*** SOURCE RECORDS ***

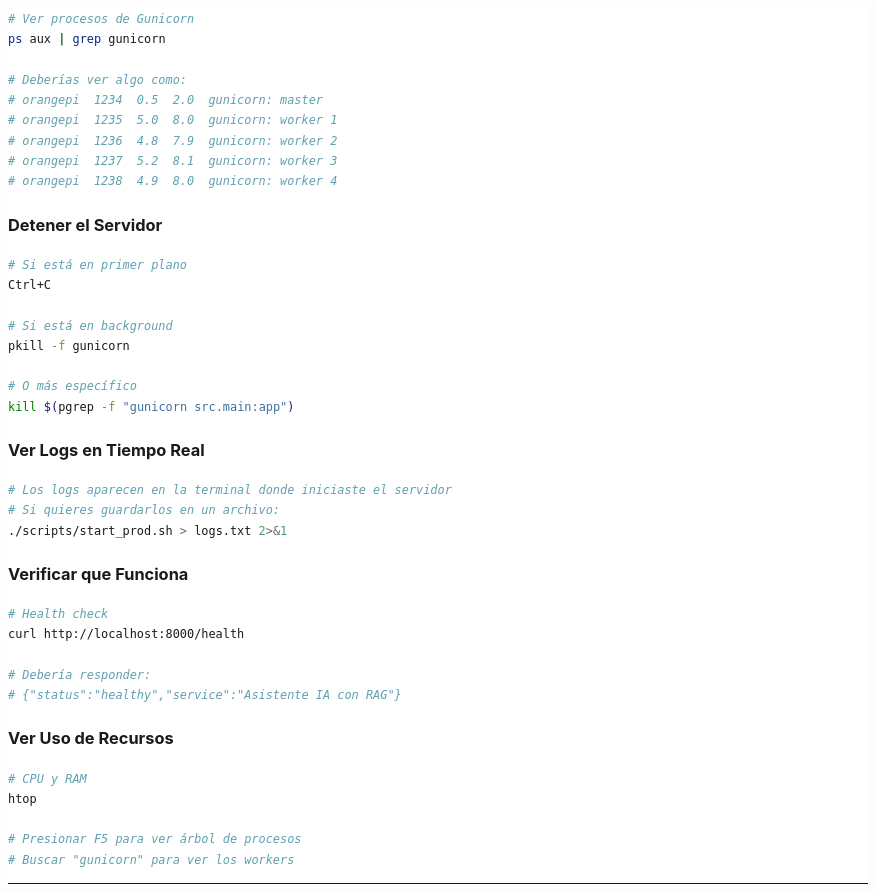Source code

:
 ```bash
# Ver procesos de Gunicorn
ps aux | grep gunicorn

# Deberías ver algo como:
# orangepi  1234  0.5  2.0  gunicorn: master
# orangepi  1235  5.0  8.0  gunicorn: worker 1
# orangepi  1236  4.8  7.9  gunicorn: worker 2
# orangepi  1237  5.2  8.1  gunicorn: worker 3
# orangepi  1238  4.9  8.0  gunicorn: worker 4
```

### **Detener el Servidor**

```bash
# Si está en primer plano
Ctrl+C

# Si está en background
pkill -f gunicorn

# O más específico
kill $(pgrep -f "gunicorn src.main:app")
```

### **Ver Logs en Tiempo Real**

```bash
# Los logs aparecen en la terminal donde iniciaste el servidor
# Si quieres guardarlos en un archivo:
./scripts/start_prod.sh > logs.txt 2>&1
```

### **Verificar que Funciona**

```bash
# Health check
curl http://localhost:8000/health

# Debería responder:
# {"status":"healthy","service":"Asistente IA con RAG"}
```

### **Ver Uso de Recursos**

```bash
# CPU y RAM
htop

# Presionar F5 para ver árbol de procesos
# Buscar "gunicorn" para ver los workers
```

---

*** End of SOURCE RECORDS ***

* **ACTIVITY**: Establish how many lines of the records contain the string "orangepi" and state that number without elaboration.

* **SOLUTION FOR THIS TASK**: 5